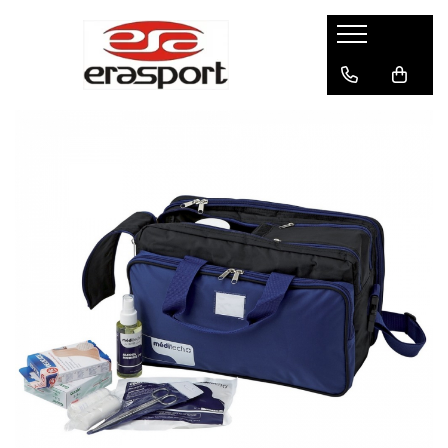
Produse
Accesorii Antrenament
Fruiere
Jaloane - Gărdulețe
Veste departajare
Mingi medicinale
Cronometre
Rulete
Pompe
Set hidratare
Plase - Coșuri mingi
Scărițe-Cercuri-Diverse
Genți echipament
Pulstestere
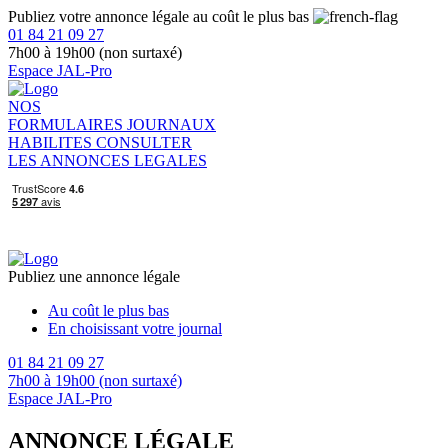
Publiez votre annonce légale au coût le plus bas
01 84 21 09 27
7h00 à 19h00 (non surtaxé)
Espace JAL-Pro
NOS
FORMULAIRES
JOURNAUX
HABILITES
CONSULTER
LES ANNONCES LEGALES
Publiez une annonce légale
Au coût le plus bas
En choisissant votre journal
01 84 21 09 27
7h00 à 19h00 (non surtaxé)
Espace JAL-Pro
ANNONCE LÉGALE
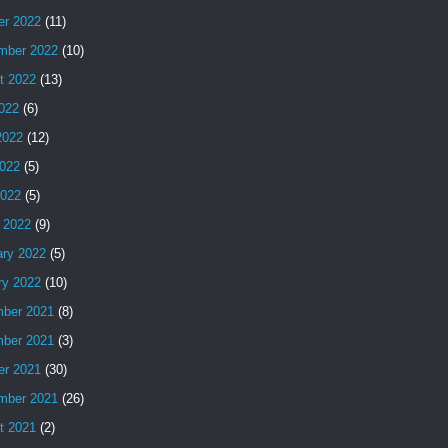
er 2022
(11)
mber 2022
(10)
t 2022
(13)
2022
(6)
2022
(12)
022
(5)
2022
(5)
 2022
(9)
ary 2022
(5)
ry 2022
(10)
ber 2021
(8)
ber 2021
(3)
er 2021
(30)
mber 2021
(26)
t 2021
(2)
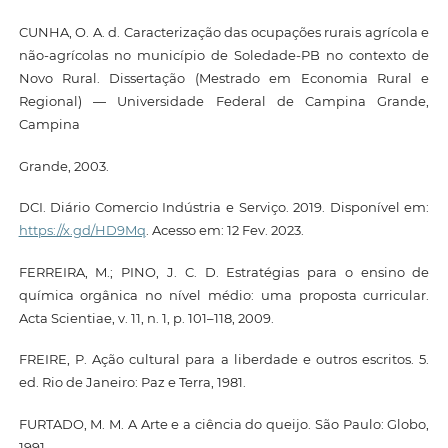
CUNHA, O. A. d. Caracterização das ocupações rurais agrícola e
não-agrícolas no município de Soledade-PB no contexto de
Novo Rural. Dissertação (Mestrado em Economia Rural e
Regional) — Universidade Federal de Campina Grande,
Campina
Grande, 2003.
DCI. Diário Comercio Indústria e Serviço. 2019. Disponível em:
https://x.gd/HD9Mq
. Acesso em: 12 Fev. 2023.
FERREIRA, M.; PINO, J. C. D. Estratégias para o ensino de
química orgânica no nível médio: uma proposta curricular.
Acta Scientiae, v. 11, n. 1, p. 101–118, 2009.
FREIRE, P. Ação cultural para a liberdade e outros escritos. 5.
ed. Rio de Janeiro: Paz e Terra, 1981.
FURTADO, M. M. A Arte e a ciência do queijo. São Paulo: Globo,
1991.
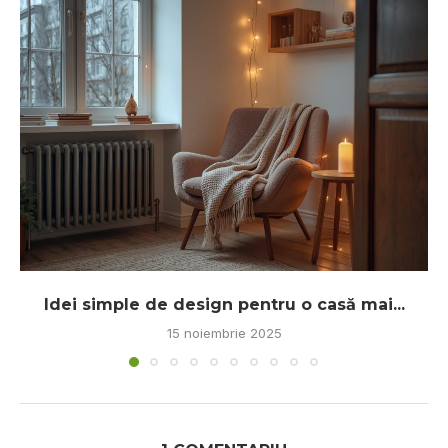
Idei simple de design pentru o casă mai...
15 noiembrie 2025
· · · ·
Could you copy each line of the material that holds "Campina"?

Regional) — Universidade Federal de Campina Grande,
Campina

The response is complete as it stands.